Aim of the exercise: Looking at the records below, say how many lines contain "roll". Nothing else belongs in the answer.
Segment Start: Source records
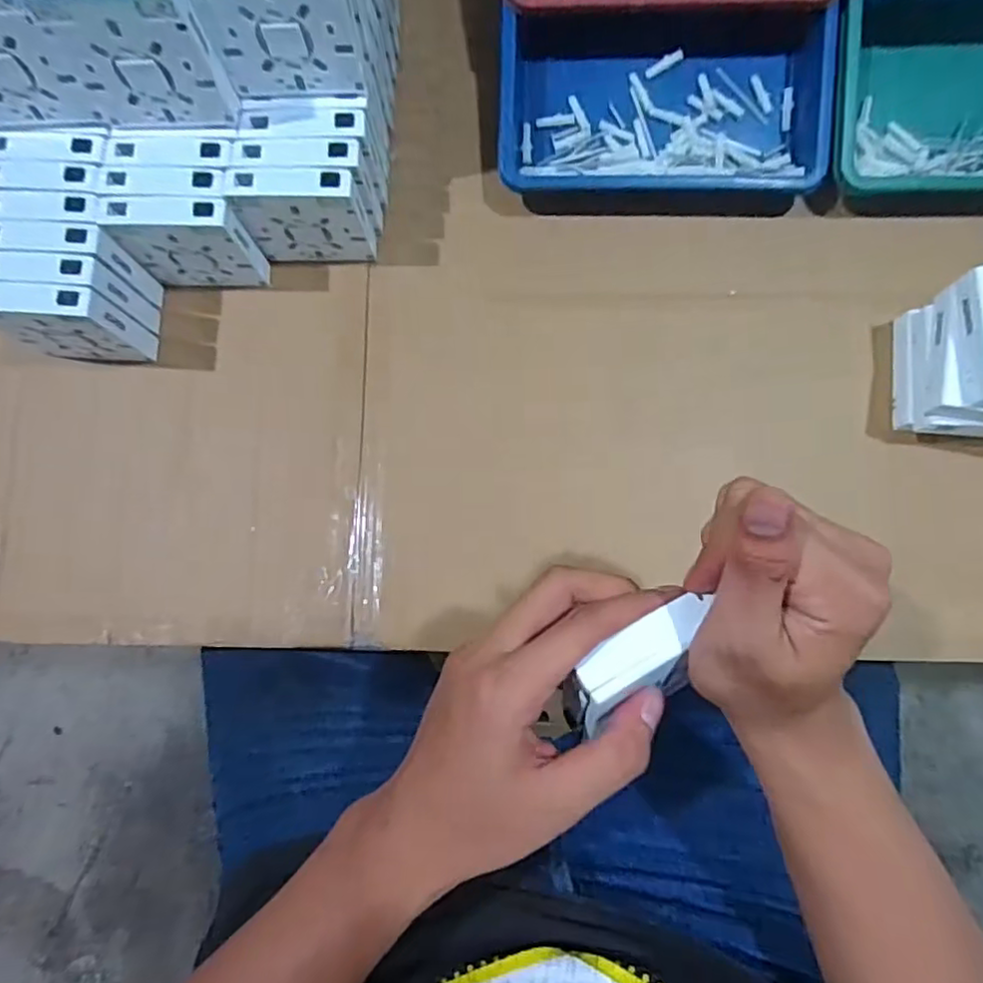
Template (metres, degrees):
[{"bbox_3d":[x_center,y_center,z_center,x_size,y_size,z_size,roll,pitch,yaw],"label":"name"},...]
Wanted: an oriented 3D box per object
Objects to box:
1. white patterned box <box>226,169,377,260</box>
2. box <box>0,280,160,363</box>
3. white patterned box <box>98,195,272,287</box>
[{"bbox_3d":[-0.134,-0.200,0.469,0.085,0.087,0.022,0,82,1],"label":"white patterned box"},{"bbox_3d":[-0.305,-0.120,0.465,0.085,0.098,0.025,5,82,2],"label":"box"},{"bbox_3d":[-0.219,-0.180,0.466,0.087,0.083,0.024,2,82,2],"label":"white patterned box"}]

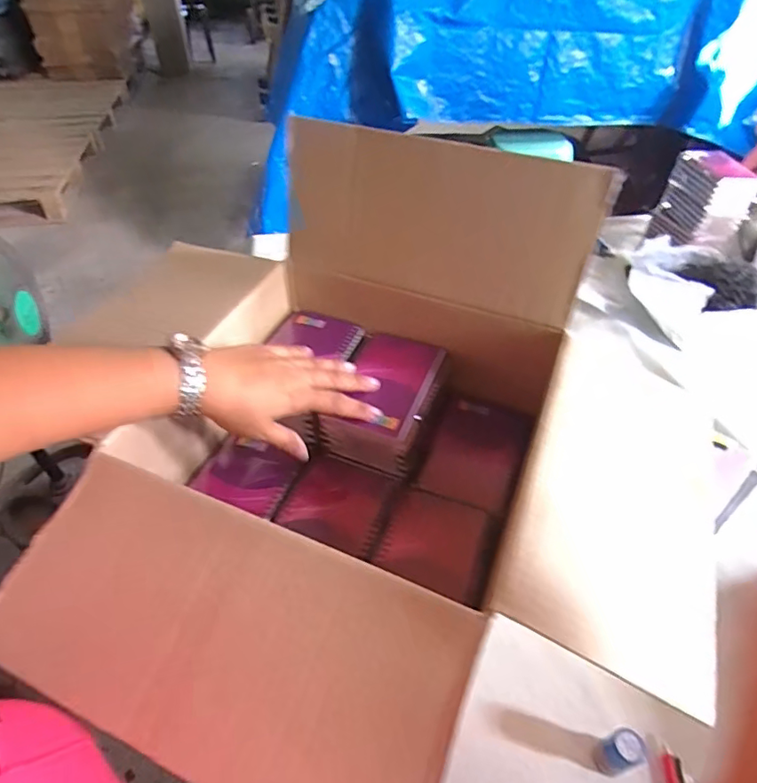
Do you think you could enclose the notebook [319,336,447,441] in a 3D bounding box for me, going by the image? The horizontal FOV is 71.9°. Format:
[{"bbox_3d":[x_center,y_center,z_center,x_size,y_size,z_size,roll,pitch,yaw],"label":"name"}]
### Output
[{"bbox_3d":[0.007,-0.009,0.522,0.086,0.015,0.131,15,48,13],"label":"notebook"}]

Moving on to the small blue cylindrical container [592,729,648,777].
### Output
[{"bbox_3d":[0.220,0.332,0.478,0.025,0.064,0.028,-13,48,-13],"label":"small blue cylindrical container"}]

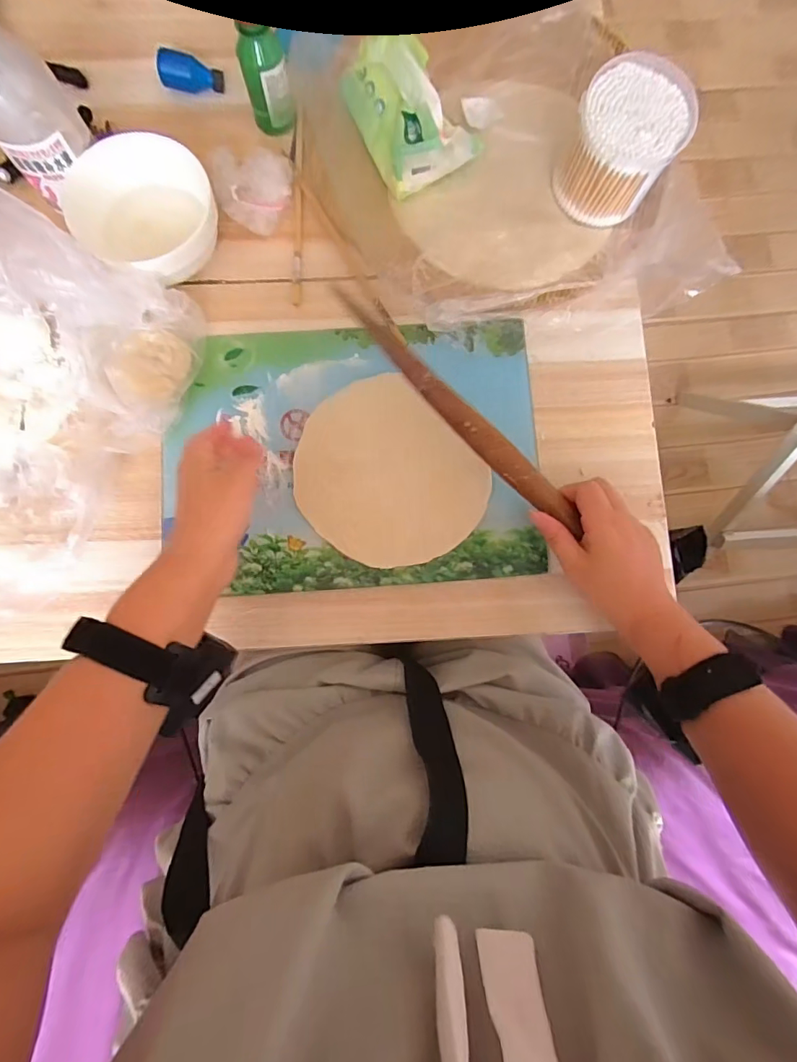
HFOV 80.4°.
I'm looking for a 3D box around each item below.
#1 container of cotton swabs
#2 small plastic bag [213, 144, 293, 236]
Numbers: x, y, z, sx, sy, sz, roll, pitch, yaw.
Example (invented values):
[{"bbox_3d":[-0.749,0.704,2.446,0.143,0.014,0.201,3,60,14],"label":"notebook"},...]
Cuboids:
[{"bbox_3d":[0.203,-0.350,0.430,0.089,0.077,0.103,32,82,2],"label":"container of cotton swabs"},{"bbox_3d":[-0.139,-0.324,0.452,0.069,0.030,0.066,1,82,-3],"label":"small plastic bag"}]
Segment End: Source records
Written answer: 3